- **Trecho do documento**
São Paulo, sexta-feira, 14 de junho de 1996
Texto Anterior | Próximo Texto | Índice

O olhar do garoto

FABIO DE SOUZA ANDRADE

Roddy Doyle poderia ser apenas um irlandês que sabe manejar as palavras, autor de mais um ciclo de romances banais, destes que o cinema engole e regurgita às dúzias. Foi este o destino de sua trilogia sobre o dia-a-dia de um subúrbio operário de Dublin, filmada por Alan Parker e Stephen Frears. Mas a literatura de Doyle ganha relevo e interesse próprios em "Paddy Clark Ha Ha Ha". Nele, o autor, por anos a fio professor de uma escola primária na Irlanda, faz do Clark do título, um menino de dez anos, o observador e juiz dos personagens que povoam Barrytown, o bairro imaginário em que reina e apronta.
A perspectiva infantil não é, no caso, um recurso facilitador -como no caso da linguagem publicitária que, na falta de idéias, aparece com uma versão excessivamente maquiada e falsa da "inocência" dos anjinhos da cara suja. Serviu a Doyle como antídoto à queda no surrado realismo formal, que talvez ainda preserve algum interesse antropológico -se alguém ainda se dá ao luxo de ignorar o que é o cotidiano das famílias de classe trabalhadora, driblando como pode as correntes do "metro-boulot-restau-dodo" (versão francesa rimada do nosso tedioso trabalho, casa, comida e cama)- mas em literatura cheira a mofo e anacronismo.

- **Instruções**
#1 Segundo a resenha sobre o romance de Roddy Doyle, em que o autor trabalhou por muitos anos?
#2 Prossiga a resenha sobre o romance de Roddy Doyle a partir do ponto em que o texto termina.
A listagem a seguir não tem nenhum papel nestas tarefas.

- **Dados selecionados**
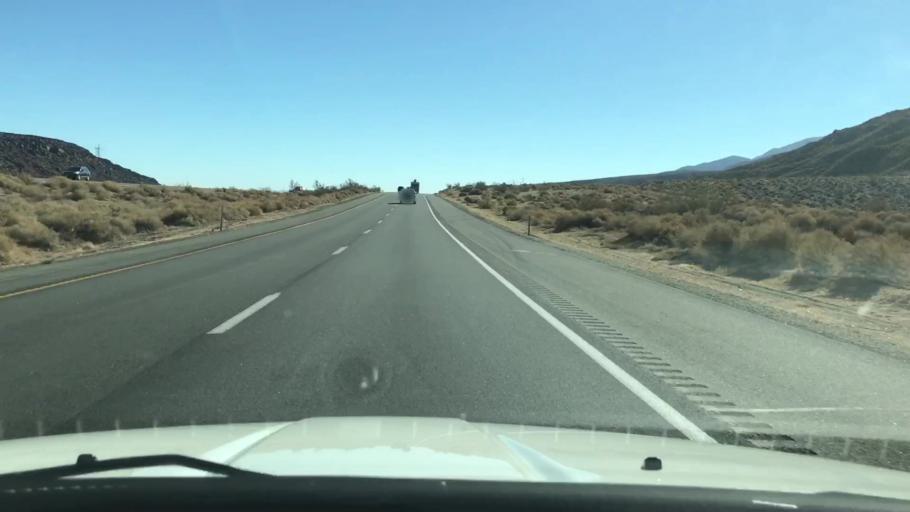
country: US
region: California
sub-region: Kern County
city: Inyokern
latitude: 35.9108
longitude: -117.9036
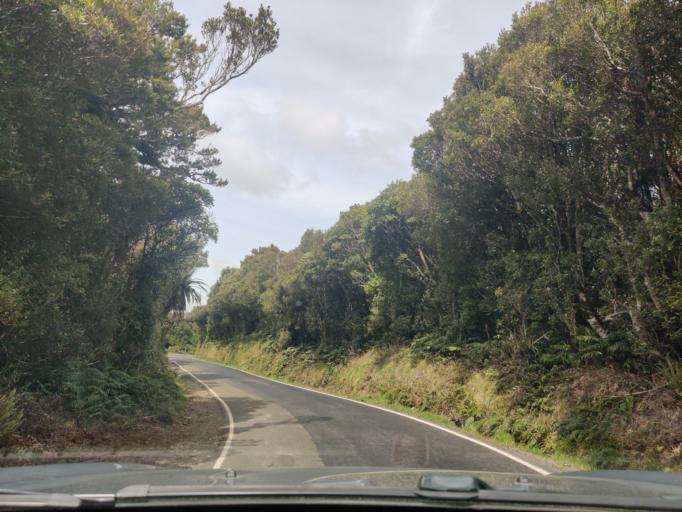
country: NZ
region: Taranaki
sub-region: South Taranaki District
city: Eltham
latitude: -39.3240
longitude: 174.1055
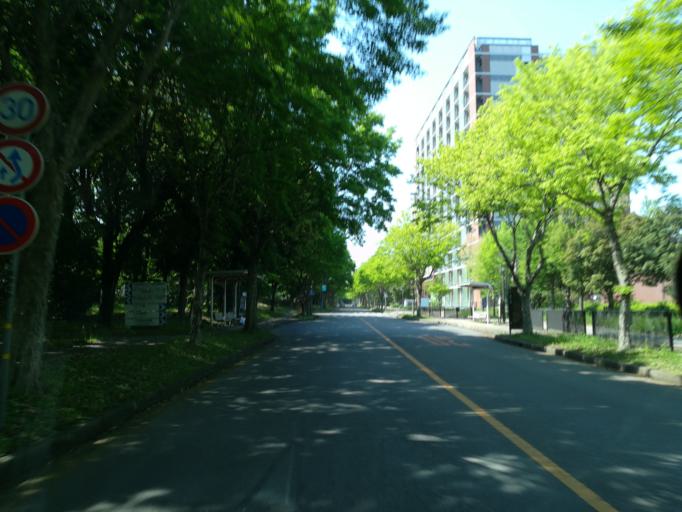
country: JP
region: Ibaraki
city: Naka
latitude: 36.1075
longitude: 140.1001
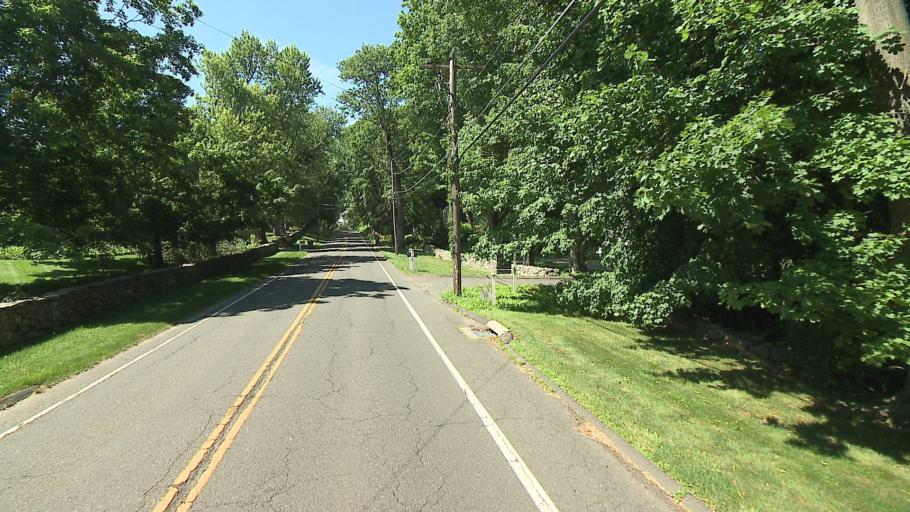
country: US
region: Connecticut
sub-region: Fairfield County
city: Ridgefield
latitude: 41.2623
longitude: -73.5121
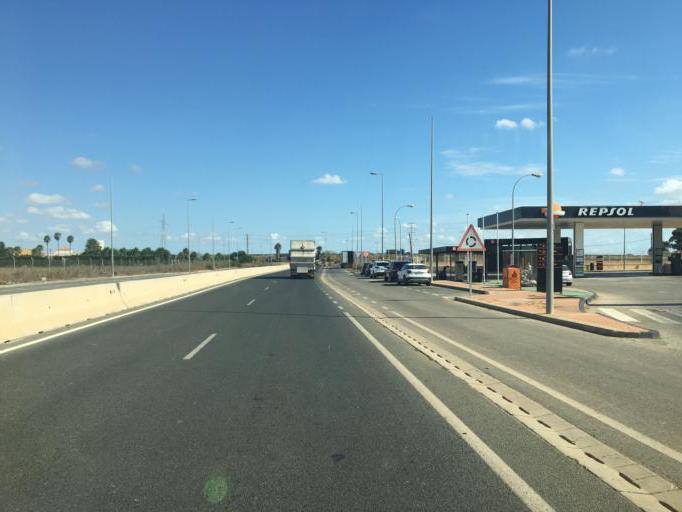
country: ES
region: Murcia
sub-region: Murcia
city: Cartagena
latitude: 37.6537
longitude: -0.9825
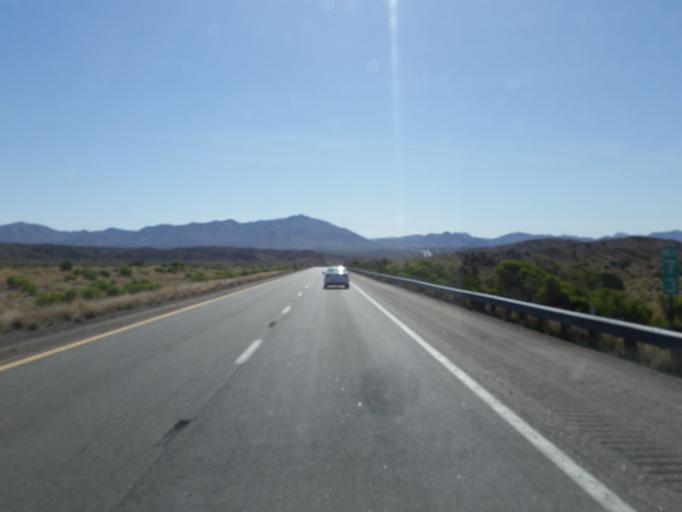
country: US
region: Arizona
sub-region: Mohave County
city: New Kingman-Butler
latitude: 35.1607
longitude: -113.6786
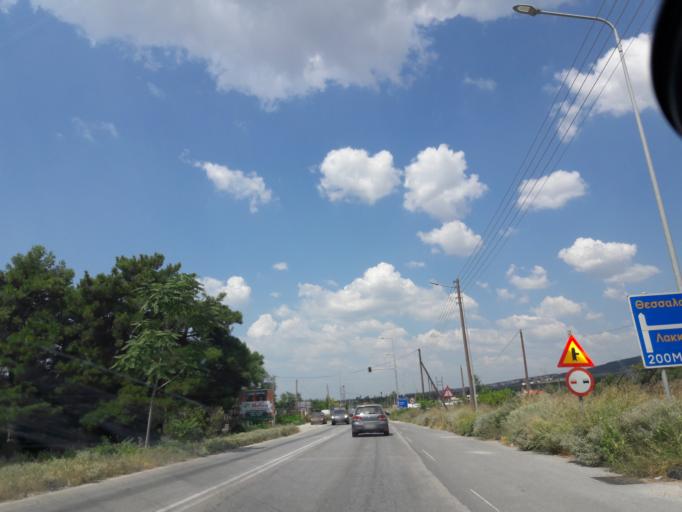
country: GR
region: Central Macedonia
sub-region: Nomos Thessalonikis
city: Souroti
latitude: 40.5050
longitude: 23.0912
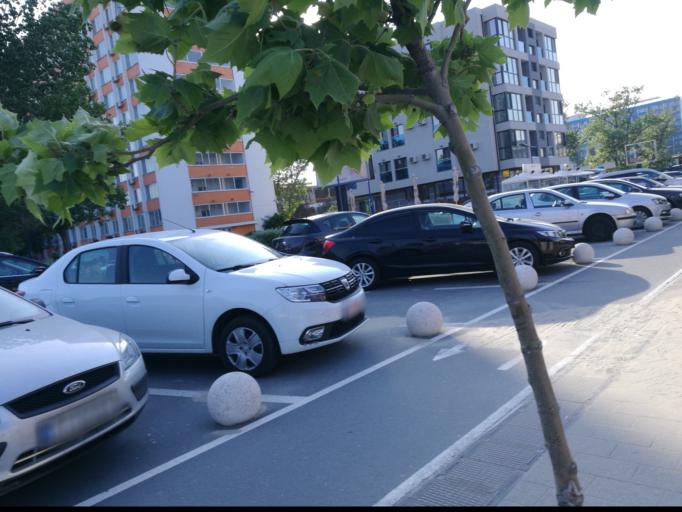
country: RO
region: Constanta
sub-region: Municipiul Constanta
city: Palazu Mare
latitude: 44.2251
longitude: 28.6314
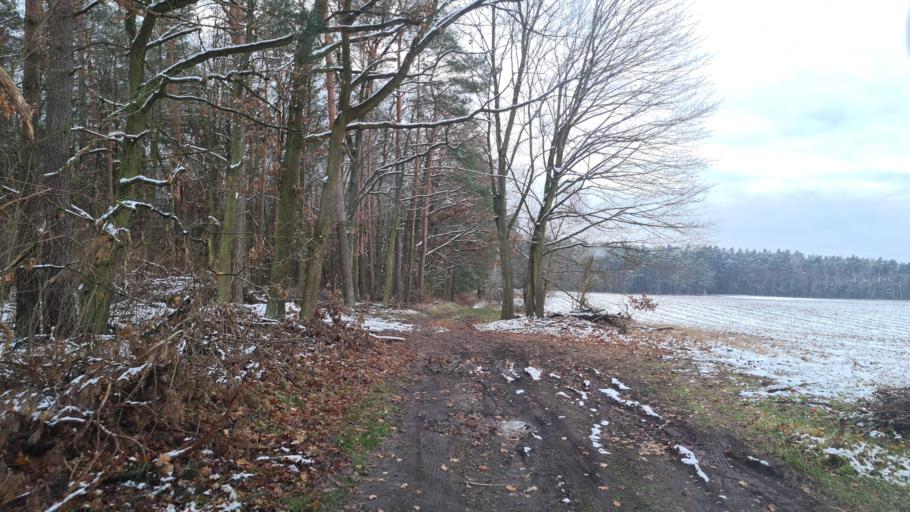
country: DE
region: Brandenburg
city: Strausberg
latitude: 52.5584
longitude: 13.9084
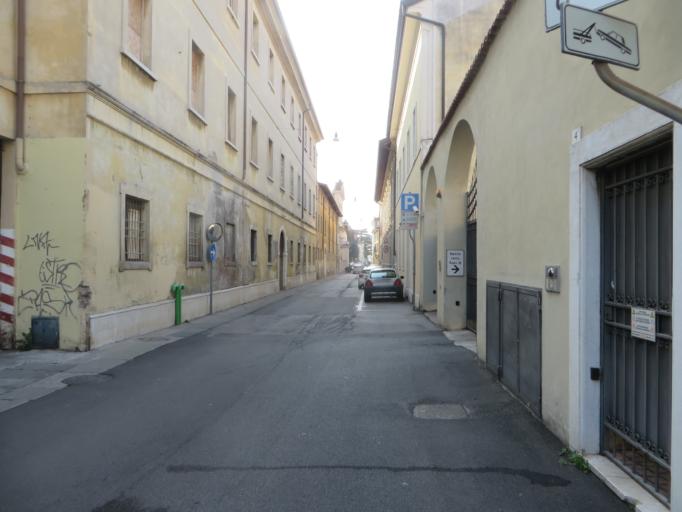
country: IT
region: Lombardy
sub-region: Provincia di Brescia
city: Brescia
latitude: 45.5342
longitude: 10.2287
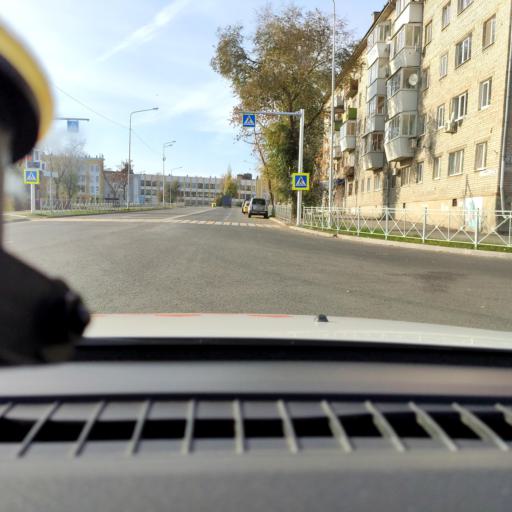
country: RU
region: Samara
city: Rozhdestveno
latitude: 53.1788
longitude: 50.0833
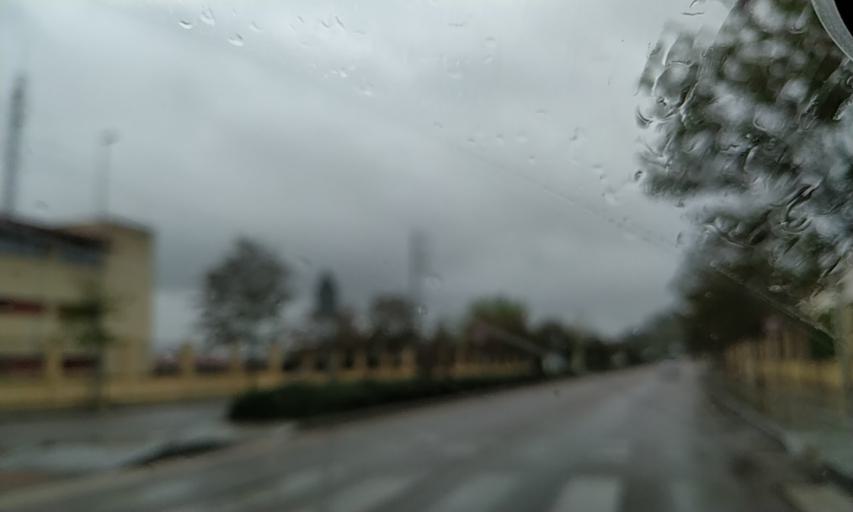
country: ES
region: Extremadura
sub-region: Provincia de Badajoz
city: Badajoz
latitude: 38.8949
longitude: -6.9703
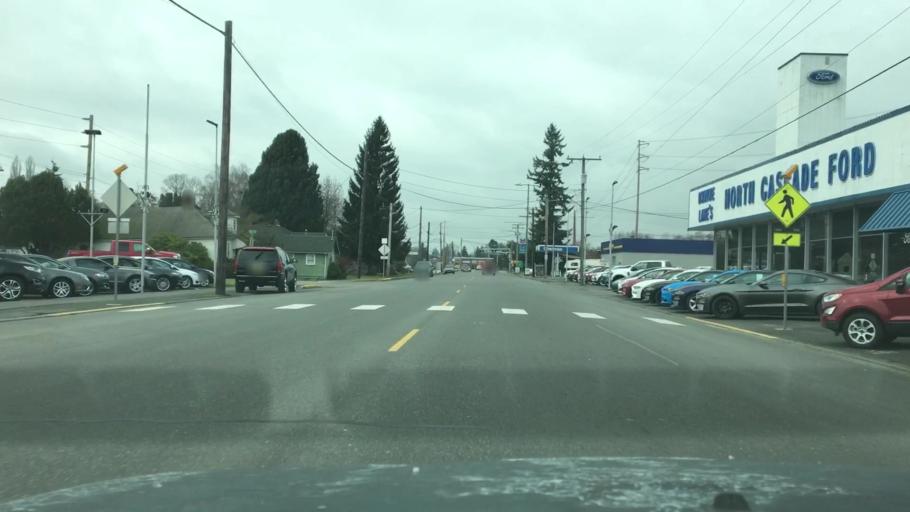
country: US
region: Washington
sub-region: Skagit County
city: Sedro-Woolley
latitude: 48.5054
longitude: -122.2415
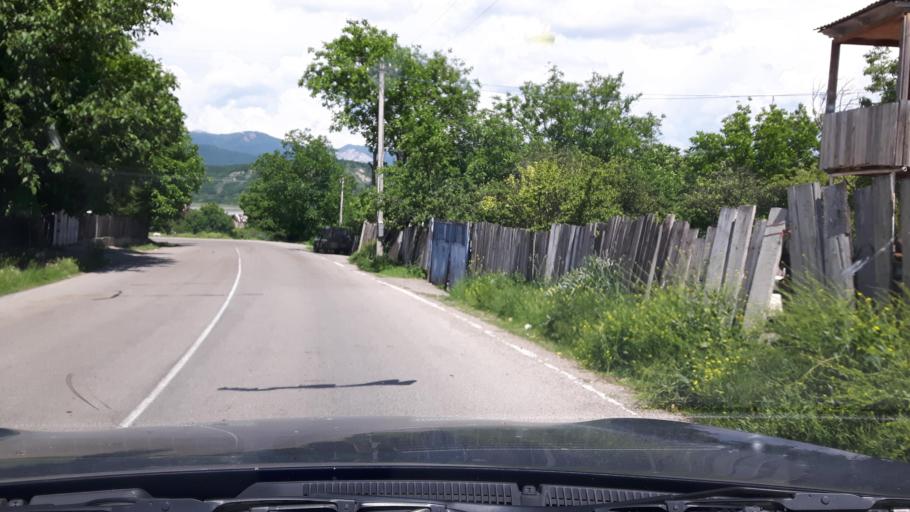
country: GE
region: Kakheti
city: Sagarejo
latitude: 41.7831
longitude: 45.1643
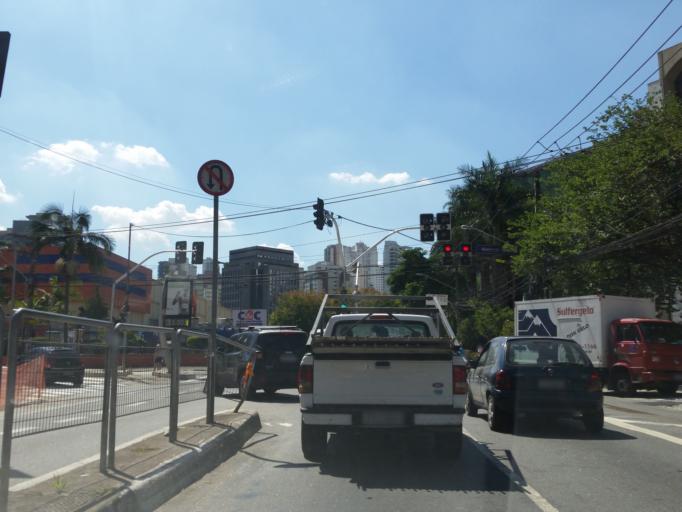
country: BR
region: Sao Paulo
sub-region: Taboao Da Serra
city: Taboao da Serra
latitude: -23.6318
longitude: -46.7367
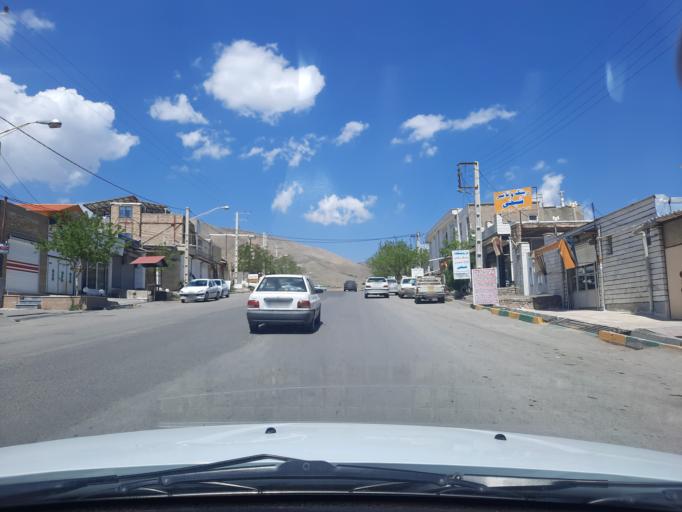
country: IR
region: Qazvin
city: Qazvin
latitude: 36.3337
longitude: 50.1519
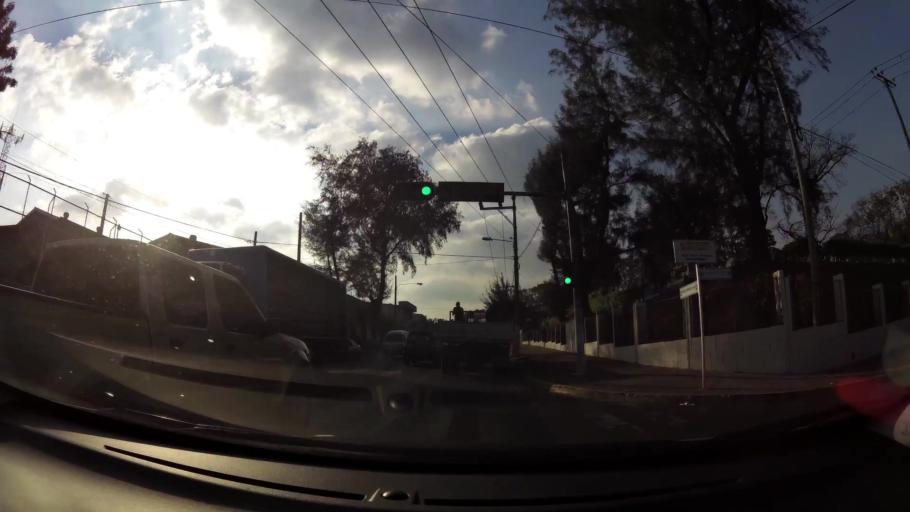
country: SV
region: San Salvador
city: San Salvador
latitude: 13.6924
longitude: -89.2007
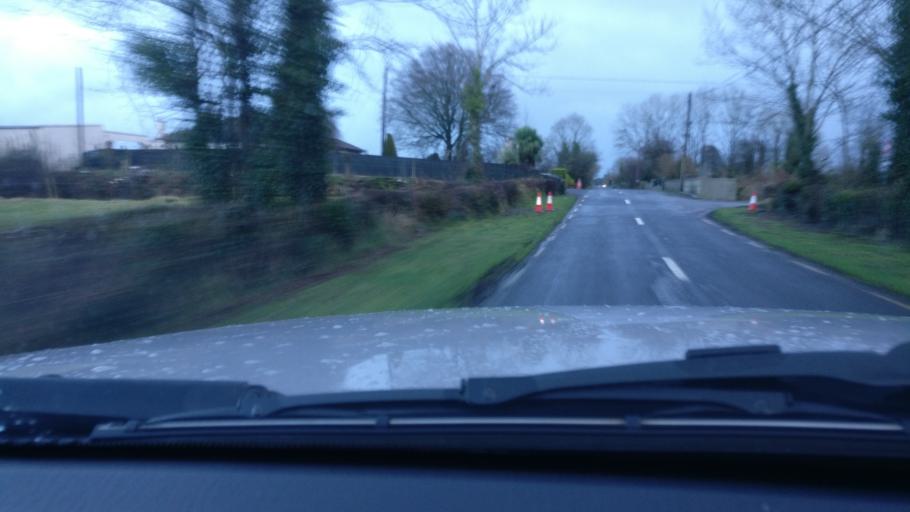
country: IE
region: Connaught
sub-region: County Galway
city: Ballinasloe
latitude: 53.2292
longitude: -8.3405
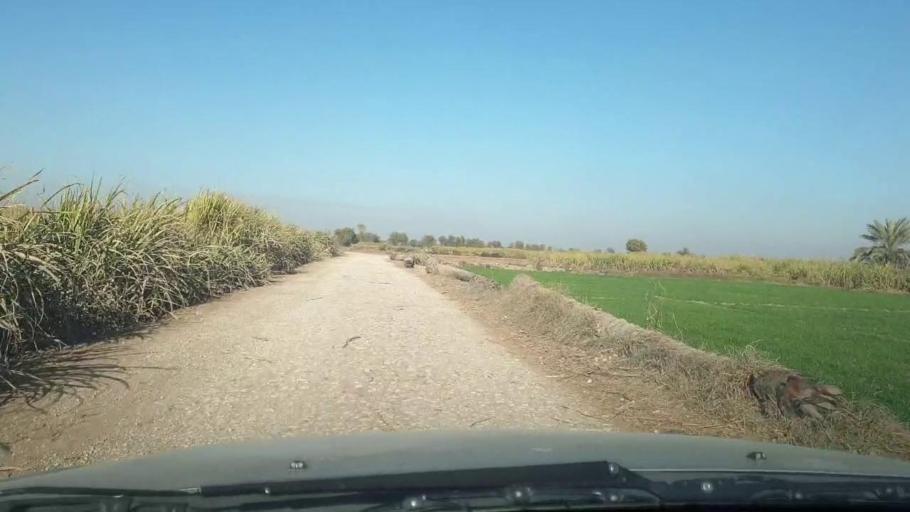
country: PK
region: Sindh
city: Adilpur
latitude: 27.9520
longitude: 69.1978
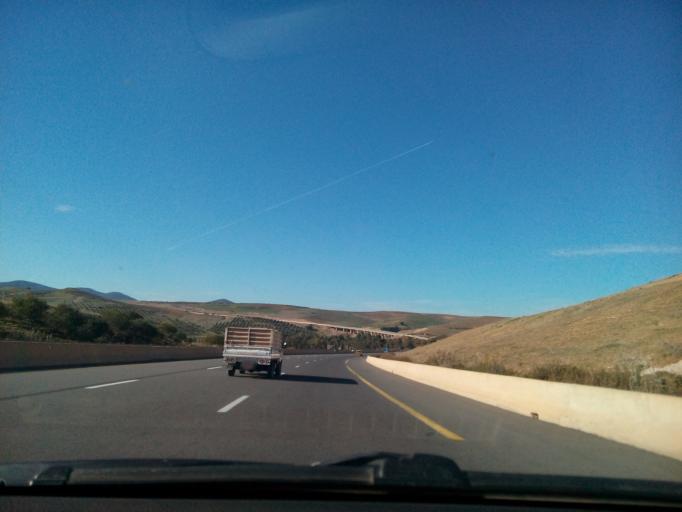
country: DZ
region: Tlemcen
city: Sidi Abdelli
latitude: 35.0379
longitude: -1.0525
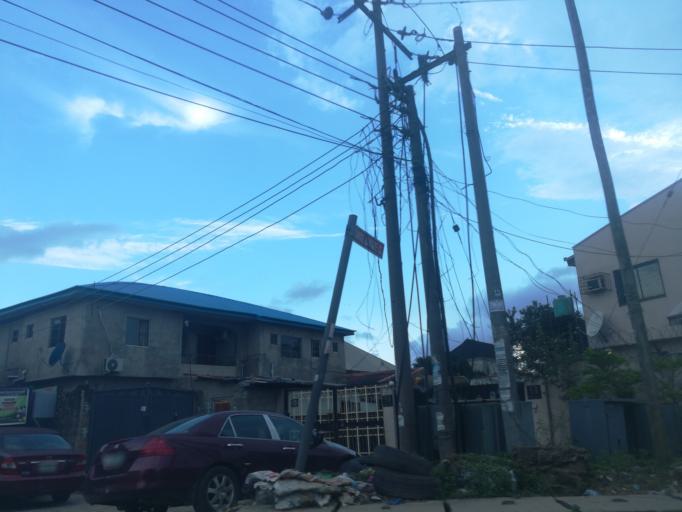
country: NG
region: Lagos
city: Somolu
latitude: 6.5546
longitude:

- **Respostas**
#1 Foi professor de uma escola primária na Irlanda.

#2
Como o impulso primeiro da literatura, expressivo e mimético a um só tempo, o olhar do garoto conhece o mundo por jogo -quando lhe interessa, recolhe a bola, suspende o fluxo do tempo e não brinca mais. O romance acompanha os estertores dessa sensação de onipotência de Patrick, os momentos que precedem uma revolução copernicana pessoal que, desgraçada mas inexoravelmente, vai varrê-lo do centro do universo e, como a um Prometeu em pequena escala, bicar sua disposição lúdica, amarrando-o a uma cadeia de compromissos.
Os domínios de Paddy enquanto imperador do mundo se estendem em círculos. Em casa, acompanha as relações dos pais e tiraniza Simbad, o irmão menor; na escola, conhece os rigores da disciplina arbitrária, testando os meios de burlá-la; com os amigos, as disputas de poder e a exploração conjunta do mundo, em constante expansão, de Barrytown -os canteiros de obra, os banhos na represa, o futebol nas ruas etc. Não é apenas a geografia do bairro, pontilhado de sobradinhos operários (pequenos jardins à frente, conjuntos habitacionais ao lado, bares na esquina) ou a riqueza na captura dos tipos locais que convencem o leitor.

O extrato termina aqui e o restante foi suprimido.